START SOURCE PASSAGE
If this were, say, my Greenville theatre and one of the smaller companies, I'd suggest it and push for it. Here? I suspect diva behavior would scuttle it.

Picture of the Day
Berlin celebrated the destruction of the wall and the reunification of the two Germanies (20 years ago, omigod) with an art project. Two giant marionettes paraded around the city in a narrative of a reunion. You can see the whole project here.

Wednesday, October 7

Plans

Can any day truly be bad if it ends with sudden-death playoff baseball, beer, and pub food? I say no.

Your Sister worked late -- like LATE late, not just late -- and I rewarded her toil with a bar dinner. She embraced the cider like a treasured heirloom recovered from a shipwreck. She earlier had another in the seemingly dozen organizational meetings. This one is led by a teacher new to the boss position, and Your Sister is playing the part of manager. She helped him prep and seemed as proud of his success as he was relieved to have it done. I was at home finishing today's FB drawing. More plans were made for Thursday's rendezvous with the college callers.
END SOURCE PASSAGE
> [ACTIVITIES]:
- A) Answer these from the blog excerpt, one per line:
(i) What did the two giant marionettes do in Berlin?
(ii) Which three things end a day that, the writer says, cannot be bad?
(iii) What was the writer finishing at home?
- B) Summarize the blog excerpt in two sentences.
The lines after the blog excerpt are separate material.
START COLLECTED DATA
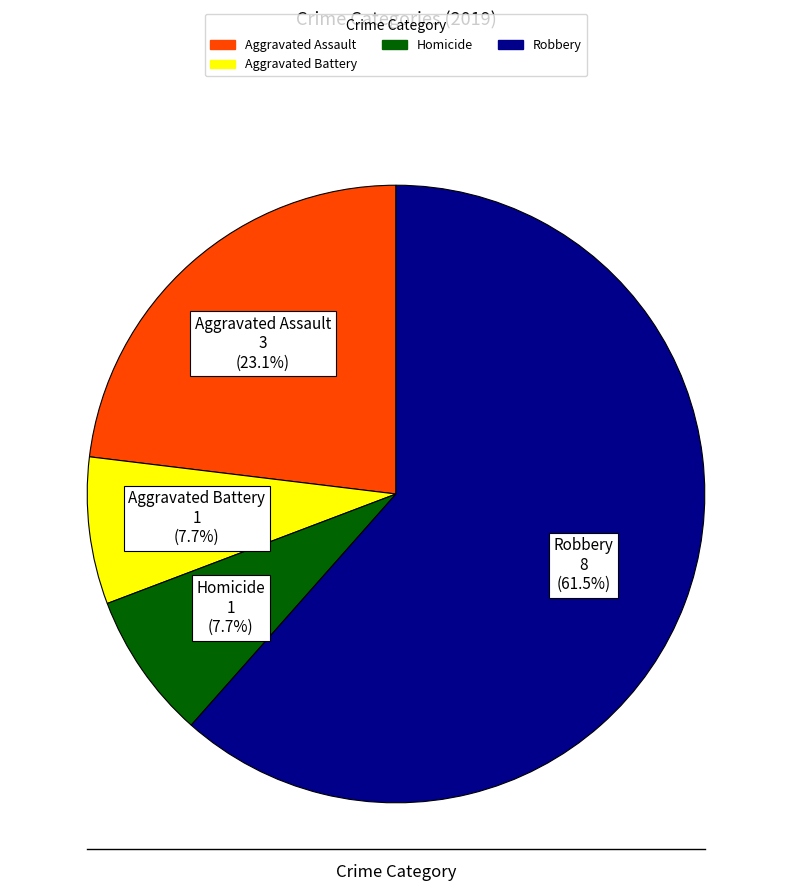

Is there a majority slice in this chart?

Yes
END COLLECTED DATA
> [ACTIVITY ANSWERS]:
- A)
(i) They paraded around the city in a narrative of a reunion.
(ii) Sudden-death playoff baseball, beer, and pub food.
(iii) Today's FB drawing.

- B) Berlin celebrated the destruction of the wall and the reunification of the two Germanies with an art project in which two giant marionettes paraded around the city in a narrative of a reunion. On Wednesday, October 7, the writer rewarded Your Sister with a bar dinner after she worked late and helped a teacher new to the boss position prepare a meeting, and more plans were made for Thursday's rendezvous with the college callers.